This book explores the nexus between religion and literature in J. M. Coetzee's writings, as they relate to his readings of key Christian thinkers and ideas. In the process, it examines Coetzee's extensive efforts at revising and reimagining a variety of Christian legacies across his full corpus.
Inspired by Coetzee's more overt, recent engagement with Christianity, this book excavates the prior subterranean developments across his early and middle works. It provides the most comprehensive study to date of his rewriting of Christian mores and rhetoric from eighteenth-century English novels; his frequent revisiting of the Christian author Fyodor Dostoevsky; and his pervasive re-imagining of traditional Christian subjects such as grace, redemption, and Jesus.

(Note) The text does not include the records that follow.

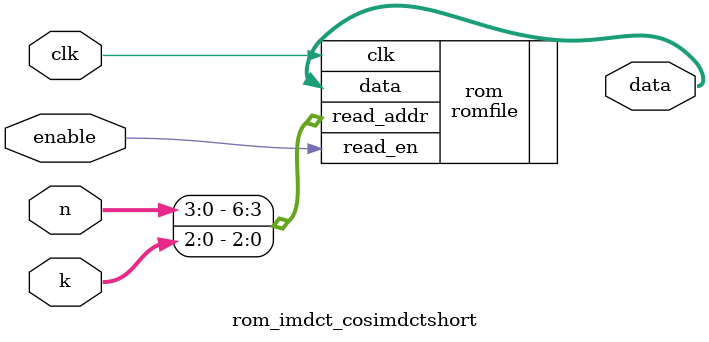
<source format=v>
`timescale 1ns / 1ps
`default_nettype none

module rom_imdct_cosimdctshort(
    input wire          clk,
	 input wire          enable,
	 input wire  [3:0]   n,
	 input wire  [2:0]   k,
    output wire [17:0]  data
    );

	romfile #(
		.ROM_WIDTH(18),
		.ROM_ADDR_BITS(7),
		.FILENAME("lookup_imdct_cosimdctshort.txt")
	) rom (
		.clk(clk),
		.read_en(enable),
		.read_addr({n, k}),
		.data(data)
	);
endmodule


</source>
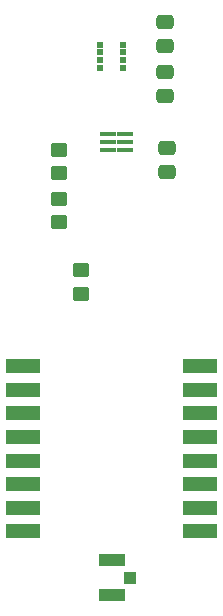
<source format=gbr>
%TF.GenerationSoftware,KiCad,Pcbnew,8.0.1*%
%TF.CreationDate,2024-03-27T22:20:37-06:00*%
%TF.ProjectId,weather-station-receiver,77656174-6865-4722-9d73-746174696f6e,rev?*%
%TF.SameCoordinates,Original*%
%TF.FileFunction,Paste,Top*%
%TF.FilePolarity,Positive*%
%FSLAX46Y46*%
G04 Gerber Fmt 4.6, Leading zero omitted, Abs format (unit mm)*
G04 Created by KiCad (PCBNEW 8.0.1) date 2024-03-27 22:20:37*
%MOMM*%
%LPD*%
G01*
G04 APERTURE LIST*
G04 Aperture macros list*
%AMRoundRect*
0 Rectangle with rounded corners*
0 $1 Rounding radius*
0 $2 $3 $4 $5 $6 $7 $8 $9 X,Y pos of 4 corners*
0 Add a 4 corners polygon primitive as box body*
4,1,4,$2,$3,$4,$5,$6,$7,$8,$9,$2,$3,0*
0 Add four circle primitives for the rounded corners*
1,1,$1+$1,$2,$3*
1,1,$1+$1,$4,$5*
1,1,$1+$1,$6,$7*
1,1,$1+$1,$8,$9*
0 Add four rect primitives between the rounded corners*
20,1,$1+$1,$2,$3,$4,$5,0*
20,1,$1+$1,$4,$5,$6,$7,0*
20,1,$1+$1,$6,$7,$8,$9,0*
20,1,$1+$1,$8,$9,$2,$3,0*%
G04 Aperture macros list end*
%ADD10RoundRect,0.250000X0.450000X-0.350000X0.450000X0.350000X-0.450000X0.350000X-0.450000X-0.350000X0*%
%ADD11RoundRect,0.250000X-0.450000X0.350000X-0.450000X-0.350000X0.450000X-0.350000X0.450000X0.350000X0*%
%ADD12RoundRect,0.250000X0.475000X-0.337500X0.475000X0.337500X-0.475000X0.337500X-0.475000X-0.337500X0*%
%ADD13RoundRect,0.250000X-0.475000X0.337500X-0.475000X-0.337500X0.475000X-0.337500X0.475000X0.337500X0*%
%ADD14R,3.000000X1.200000*%
%ADD15RoundRect,0.025600X-0.594400X-0.134400X0.594400X-0.134400X0.594400X0.134400X-0.594400X0.134400X0*%
%ADD16RoundRect,0.027000X0.218000X0.198000X-0.218000X0.198000X-0.218000X-0.198000X0.218000X-0.198000X0*%
%ADD17R,1.050000X1.000000*%
%ADD18R,2.200000X1.050000*%
G04 APERTURE END LIST*
D10*
%TO.C,R3*%
X157429200Y-94437200D03*
X157429200Y-92437200D03*
%TD*%
%TO.C,R2*%
X155549600Y-88360000D03*
X155549600Y-86360000D03*
%TD*%
D11*
%TO.C,R1*%
X155549600Y-82226400D03*
X155549600Y-84226400D03*
%TD*%
D12*
%TO.C,C3*%
X164490400Y-77694700D03*
X164490400Y-75619700D03*
%TD*%
D13*
%TO.C,C2*%
X164642800Y-82049800D03*
X164642800Y-84124800D03*
%TD*%
D12*
%TO.C,C1*%
X164490400Y-73478300D03*
X164490400Y-71403300D03*
%TD*%
D14*
%TO.C,U1*%
X152491000Y-100543600D03*
X152491000Y-102543600D03*
X152491000Y-104543600D03*
X152491000Y-106543600D03*
X152491000Y-108543600D03*
X152491000Y-110543600D03*
X152491000Y-112543600D03*
X152491000Y-114543600D03*
X167491000Y-114543600D03*
X167491000Y-112543600D03*
X167491000Y-110543600D03*
X167491000Y-108543600D03*
X167491000Y-106543600D03*
X167491000Y-104543600D03*
X167491000Y-102543600D03*
X167491000Y-100543600D03*
%TD*%
D15*
%TO.C,U3*%
X159647600Y-80934800D03*
X159647600Y-81584800D03*
X159647600Y-82234800D03*
X161137600Y-82234800D03*
X161137600Y-81584800D03*
X161137600Y-80934800D03*
%TD*%
D16*
%TO.C,U4*%
X159035900Y-75295400D03*
X159035900Y-74645400D03*
X159035900Y-73995400D03*
X159035900Y-73345400D03*
X160975900Y-73345400D03*
X160975900Y-73995400D03*
X160975900Y-74645400D03*
X160975900Y-75295400D03*
%TD*%
D17*
%TO.C,J1*%
X161584800Y-118465600D03*
D18*
X160059800Y-119940600D03*
X160059800Y-116990600D03*
%TD*%
M02*

</source>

Informed by original archival material, this book illuminates Coetzee's writing process, especially from Dusklands to the Jesus trilogy. It provides a sustained exploration of the contexts from which his abundance of Christian allusions and concepts were drawn, how they change in his hands, and how they effect changes in the "new" contexts of his innovative novels.
Autorentext
Alicia Broggi is a freelance writer. She has travelled extensively, researching the intersections of religion and literature in Africa, Europe, the US, and Asia. She has two degrees in theology, as well as a master's degree in English literature from the University of Edinburgh, UK, and a doctorate in English literature from the University of Oxford, UK.